§ Task to complete: Provide the entries once more, identical in every word.

§ Data excerpts:
........

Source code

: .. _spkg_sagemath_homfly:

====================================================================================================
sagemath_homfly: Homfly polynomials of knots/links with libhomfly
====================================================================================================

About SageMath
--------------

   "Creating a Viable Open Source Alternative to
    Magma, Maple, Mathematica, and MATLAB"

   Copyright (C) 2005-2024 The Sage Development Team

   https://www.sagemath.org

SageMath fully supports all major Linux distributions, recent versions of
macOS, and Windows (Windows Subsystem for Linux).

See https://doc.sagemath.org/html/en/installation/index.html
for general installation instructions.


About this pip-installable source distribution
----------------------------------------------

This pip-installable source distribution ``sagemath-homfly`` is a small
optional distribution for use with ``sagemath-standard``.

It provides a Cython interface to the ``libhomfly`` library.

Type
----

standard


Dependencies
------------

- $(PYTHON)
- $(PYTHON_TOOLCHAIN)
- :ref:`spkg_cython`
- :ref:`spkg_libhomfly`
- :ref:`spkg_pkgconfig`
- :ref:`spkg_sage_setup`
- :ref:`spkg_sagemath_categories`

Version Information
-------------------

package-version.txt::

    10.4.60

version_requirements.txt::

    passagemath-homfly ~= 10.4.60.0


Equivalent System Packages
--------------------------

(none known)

........

§ Task response:
Source code

: .. _spkg_sagemath_homfly:

====================================================================================================
sagemath_homfly: Homfly polynomials of knots/links with libhomfly
====================================================================================================

About SageMath
--------------

   "Creating a Viable Open Source Alternative to
    Magma, Maple, Mathematica, and MATLAB"

   Copyright (C) 2005-2024 The Sage Development Team

   https://www.sagemath.org

SageMath fully supports all major Linux distributions, recent versions of
macOS, and Windows (Windows Subsystem for Linux).

See https://doc.sagemath.org/html/en/installation/index.html
for general installation instructions.


About this pip-installable source distribution
----------------------------------------------

This pip-installable source distribution ``sagemath-homfly`` is a small
optional distribution for use with ``sagemath-standard``.

It provides a Cython interface to the ``libhomfly`` library.

Type
----

standard


Dependencies
------------

- $(PYTHON)
- $(PYTHON_TOOLCHAIN)
- :ref:`spkg_cython`
- :ref:`spkg_libhomfly`
- :ref:`spkg_pkgconfig`
- :ref:`spkg_sage_setup`
- :ref:`spkg_sagemath_categories`

Version Information
-------------------

package-version.txt::

    10.4.60

version_requirements.txt::

    passagemath-homfly ~= 10.4.60.0


Equivalent System Packages
--------------------------

(none known)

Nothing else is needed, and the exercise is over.